• Data records:
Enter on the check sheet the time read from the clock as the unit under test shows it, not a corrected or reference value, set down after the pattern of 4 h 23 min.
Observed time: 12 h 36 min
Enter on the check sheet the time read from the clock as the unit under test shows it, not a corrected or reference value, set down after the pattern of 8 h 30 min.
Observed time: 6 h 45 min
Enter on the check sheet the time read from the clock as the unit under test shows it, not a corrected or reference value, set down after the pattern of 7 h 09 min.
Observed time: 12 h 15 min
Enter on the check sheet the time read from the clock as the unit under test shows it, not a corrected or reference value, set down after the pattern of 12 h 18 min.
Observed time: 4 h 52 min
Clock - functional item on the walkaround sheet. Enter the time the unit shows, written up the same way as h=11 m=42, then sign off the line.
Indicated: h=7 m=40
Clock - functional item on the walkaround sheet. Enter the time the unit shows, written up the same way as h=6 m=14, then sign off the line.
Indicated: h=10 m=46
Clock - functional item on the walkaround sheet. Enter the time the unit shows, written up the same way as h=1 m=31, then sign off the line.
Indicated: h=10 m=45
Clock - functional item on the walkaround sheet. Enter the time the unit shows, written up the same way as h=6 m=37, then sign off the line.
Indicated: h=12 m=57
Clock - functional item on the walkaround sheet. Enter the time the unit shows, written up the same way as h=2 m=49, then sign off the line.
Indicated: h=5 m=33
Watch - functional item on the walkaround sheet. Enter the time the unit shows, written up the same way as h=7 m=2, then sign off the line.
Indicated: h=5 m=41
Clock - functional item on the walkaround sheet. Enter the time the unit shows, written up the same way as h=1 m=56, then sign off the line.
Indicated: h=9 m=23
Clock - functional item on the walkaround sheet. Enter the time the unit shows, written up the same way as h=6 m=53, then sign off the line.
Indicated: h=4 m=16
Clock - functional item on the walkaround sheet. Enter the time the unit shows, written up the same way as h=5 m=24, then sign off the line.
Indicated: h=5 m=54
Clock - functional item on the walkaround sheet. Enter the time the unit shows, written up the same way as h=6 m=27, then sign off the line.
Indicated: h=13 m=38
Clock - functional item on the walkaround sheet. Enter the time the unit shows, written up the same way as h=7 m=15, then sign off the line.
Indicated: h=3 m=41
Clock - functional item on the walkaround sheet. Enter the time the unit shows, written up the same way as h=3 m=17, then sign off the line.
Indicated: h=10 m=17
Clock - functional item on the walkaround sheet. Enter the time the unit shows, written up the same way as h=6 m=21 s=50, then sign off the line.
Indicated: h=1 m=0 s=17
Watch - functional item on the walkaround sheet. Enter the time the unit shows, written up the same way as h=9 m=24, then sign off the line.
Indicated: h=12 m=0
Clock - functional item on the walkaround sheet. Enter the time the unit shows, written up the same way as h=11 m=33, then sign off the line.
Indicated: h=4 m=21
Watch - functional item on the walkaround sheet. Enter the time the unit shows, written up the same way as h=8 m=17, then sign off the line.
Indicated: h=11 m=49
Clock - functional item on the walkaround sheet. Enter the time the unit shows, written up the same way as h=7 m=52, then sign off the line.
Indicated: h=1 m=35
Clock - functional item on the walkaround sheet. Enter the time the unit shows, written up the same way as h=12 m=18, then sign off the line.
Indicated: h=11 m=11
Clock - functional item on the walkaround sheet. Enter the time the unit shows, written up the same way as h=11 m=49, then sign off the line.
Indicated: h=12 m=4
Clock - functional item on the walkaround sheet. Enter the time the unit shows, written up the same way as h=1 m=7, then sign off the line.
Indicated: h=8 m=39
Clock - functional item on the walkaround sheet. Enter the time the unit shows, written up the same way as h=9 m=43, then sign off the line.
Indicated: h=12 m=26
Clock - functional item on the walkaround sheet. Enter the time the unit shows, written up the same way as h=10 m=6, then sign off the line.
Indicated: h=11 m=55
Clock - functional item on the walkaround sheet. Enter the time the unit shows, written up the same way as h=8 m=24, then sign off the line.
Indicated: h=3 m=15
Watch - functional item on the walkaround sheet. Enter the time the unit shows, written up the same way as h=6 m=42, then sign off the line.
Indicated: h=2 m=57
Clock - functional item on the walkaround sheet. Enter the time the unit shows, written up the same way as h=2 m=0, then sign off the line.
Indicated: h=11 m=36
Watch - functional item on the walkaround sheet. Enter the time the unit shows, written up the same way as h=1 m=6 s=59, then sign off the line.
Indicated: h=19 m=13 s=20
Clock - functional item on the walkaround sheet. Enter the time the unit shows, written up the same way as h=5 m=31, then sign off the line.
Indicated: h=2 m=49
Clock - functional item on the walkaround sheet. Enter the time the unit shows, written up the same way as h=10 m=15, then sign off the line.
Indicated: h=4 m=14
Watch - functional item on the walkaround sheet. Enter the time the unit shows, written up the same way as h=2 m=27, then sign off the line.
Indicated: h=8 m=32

• Your instructions: Turn the listing above into a two-column CSV with the header row instruction,response and one row for each item. Put each item's text in the instruction column and its answer in the response column, with every field in double quotes and any line breaks replaced by spaces.

• Expected answer:
instruction,response
"Enter on the check sheet the time read from the clock as the unit under test shows it, not a corrected or reference value, set down after the pattern of 4 h 23 min. Observed time:","12 h 36 min"
"Enter on the check sheet the time read from the clock as the unit under test shows it, not a corrected or reference value, set down after the pattern of 8 h 30 min. Observed time:","6 h 45 min"
"Enter on the check sheet the time read from the clock as the unit under test shows it, not a corrected or reference value, set down after the pattern of 7 h 09 min. Observed time:","12 h 15 min"
"Enter on the check sheet the time read from the clock as the unit under test shows it, not a corrected or reference value, set down after the pattern of 12 h 18 min. Observed time:","4 h 52 min"
"Clock - functional item on the walkaround sheet. Enter the time the unit shows, written up the same way as h=11 m=42, then sign off the line. Indicated:","h=7 m=40"
"Clock - functional item on the walkaround sheet. Enter the time the unit shows, written up the same way as h=6 m=14, then sign off the line. Indicated:","h=10 m=46"
"Clock - functional item on the walkaround sheet. Enter the time the unit shows, written up the same way as h=1 m=31, then sign off the line. Indicated:","h=10 m=45"
"Clock - functional item on the walkaround sheet. Enter the time the unit shows, written up the same way as h=6 m=37, then sign off the line. Indicated:","h=12 m=57"
"Clock - functional item on the walkaround sheet. Enter the time the unit shows, written up the same way as h=2 m=49, then sign off the line. Indicated:","h=5 m=33"
"Watch - functional item on the walkaround sheet. Enter the time the unit shows, written up the same way as h=7 m=2, then sign off the line. Indicated:","h=5 m=41"
"Clock - functional item on the walkaround sheet. Enter the time the unit shows, written up the same way as h=1 m=56, then sign off the line. Indicated:","h=9 m=23"
"Clock - functional item on the walkaround sheet. Enter the time the unit shows, written up the same way as h=6 m=53, then sign off the line. Indicated:","h=4 m=16"
"Clock - functional item on the walkaround sheet. Enter the time the unit shows, written up the same way as h=5 m=24, then sign off the line. Indicated:","h=5 m=54"
"Clock - functional item on the walkaround sheet. Enter the time the unit shows, written up the same way as h=6 m=27, then sign off the line. Indicated:","h=13 m=38"
"Clock - functional item on the walkaround sheet. Enter the time the unit shows, written up the same way as h=7 m=15, then sign off the line. Indicated:","h=3 m=41"
"Clock - functional item on the walkaround sheet. Enter the time the unit shows, written up the same way as h=3 m=17, then sign off the line. Indicated:","h=10 m=17"
"Clock - functional item on the walkaround sheet. Enter the time the unit shows, written up the same way as h=6 m=21 s=50, then sign off the line. Indicated:","h=1 m=0 s=17"
"Watch - functional item on the walkaround sheet. Enter the time the unit shows, written up the same way as h=9 m=24, then sign off the line. Indicated:","h=12 m=0"
"Clock - functional item on the walkaround sheet. Enter the time the unit shows, written up the same way as h=11 m=33, then sign off the line. Indicated:","h=4 m=21"
"Watch - functional item on the walkaround sheet. Enter the time the unit shows, written up the same way as h=8 m=17, then sign off the line. Indicated:","h=11 m=49"
"Clock - functional item on the walkaround sheet. Enter the time the unit shows, written up the same way as h=7 m=52, then sign off the line. Indicated:","h=1 m=35"
"Clock - functional item on the walkaround sheet. Enter the time the unit shows, written up the same way as h=12 m=18, then sign off the line. Indicated:","h=11 m=11"
"Clock - functional item on the walkaround sheet. Enter the time the unit shows, written up the same way as h=11 m=49, then sign off the line. Indicated:","h=12 m=4"
"Clock - functional item on the walkaround sheet. Enter the time the unit shows, written up the same way as h=1 m=7, then sign off the line. Indicated:","h=8 m=39"
"Clock - functional item on the walkaround sheet. Enter the time the unit shows, written up the same way as h=9 m=43, then sign off the line. Indicated:","h=12 m=26"
"Clock - functional item on the walkaround sheet. Enter the time the unit shows, written up the same way as h=10 m=6, then sign off the line. Indicated:","h=11 m=55"
"Clock - functional item on the walkaround sheet. Enter the time the unit shows, written up the same way as h=8 m=24, then sign off the line. Indicated:","h=3 m=15"
"Watch - functional item on the walkaround sheet. Enter the time the unit shows, written up the same way as h=6 m=42, then sign off the line. Indicated:","h=2 m=57"
"Clock - functional item on the walkaround sheet. Enter the time the unit shows, written up the same way as h=2 m=0, then sign off the line. Indicated:","h=11 m=36"
"Watch - functional item on the walkaround sheet. Enter the time the unit shows, written up the same way as h=1 m=6 s=59, then sign off the line. Indicated:","h=19 m=13 s=20"
"Clock - functional item on the walkaround sheet. Enter the time the unit shows, written up the same way as h=5 m=31, then sign off the line. Indicated:","h=2 m=49"
"Clock - functional item on the walkaround sheet. Enter the time the unit shows, written up the same way as h=10 m=15, then sign off the line. Indicated:","h=4 m=14"
"Watch - functional item on the walkaround sheet. Enter the time the unit shows, written up the same way as h=2 m=27, then sign off the line. Indicated:","h=8 m=32"